**What to work on**
Reproduce without change the lines in the material below that run from the one with "While it may" to the end, and nothing more.

Recorded information Start Marker

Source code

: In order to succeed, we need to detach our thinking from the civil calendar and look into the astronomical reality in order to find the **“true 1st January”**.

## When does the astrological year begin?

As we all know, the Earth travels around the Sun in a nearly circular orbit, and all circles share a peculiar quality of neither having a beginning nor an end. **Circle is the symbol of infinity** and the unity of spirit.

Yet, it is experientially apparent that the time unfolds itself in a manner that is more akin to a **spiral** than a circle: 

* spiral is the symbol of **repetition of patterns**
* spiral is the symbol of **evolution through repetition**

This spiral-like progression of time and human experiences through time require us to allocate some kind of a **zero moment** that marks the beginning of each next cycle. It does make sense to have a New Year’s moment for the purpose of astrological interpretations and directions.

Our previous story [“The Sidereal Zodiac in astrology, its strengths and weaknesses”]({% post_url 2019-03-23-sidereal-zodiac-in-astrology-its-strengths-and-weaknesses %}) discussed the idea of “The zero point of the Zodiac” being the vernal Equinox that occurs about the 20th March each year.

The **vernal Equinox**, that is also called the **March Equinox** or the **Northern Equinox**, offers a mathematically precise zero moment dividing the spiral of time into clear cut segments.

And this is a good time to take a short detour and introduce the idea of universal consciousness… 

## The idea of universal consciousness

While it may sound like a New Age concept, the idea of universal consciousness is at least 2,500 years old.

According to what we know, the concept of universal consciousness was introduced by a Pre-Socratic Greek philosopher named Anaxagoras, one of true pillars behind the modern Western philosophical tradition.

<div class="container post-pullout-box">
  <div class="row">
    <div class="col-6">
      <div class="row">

Recorded information End Marker

**Solution below**
While it may sound like a New Age concept, the idea of universal consciousness is at least 2,500 years old.

According to what we know, the concept of universal consciousness was introduced by a Pre-Socratic Greek philosopher named Anaxagoras, one of true pillars behind the modern Western philosophical tradition.

<div class="container post-pullout-box">
  <div class="row">
    <div class="col-6">
      <div class="row">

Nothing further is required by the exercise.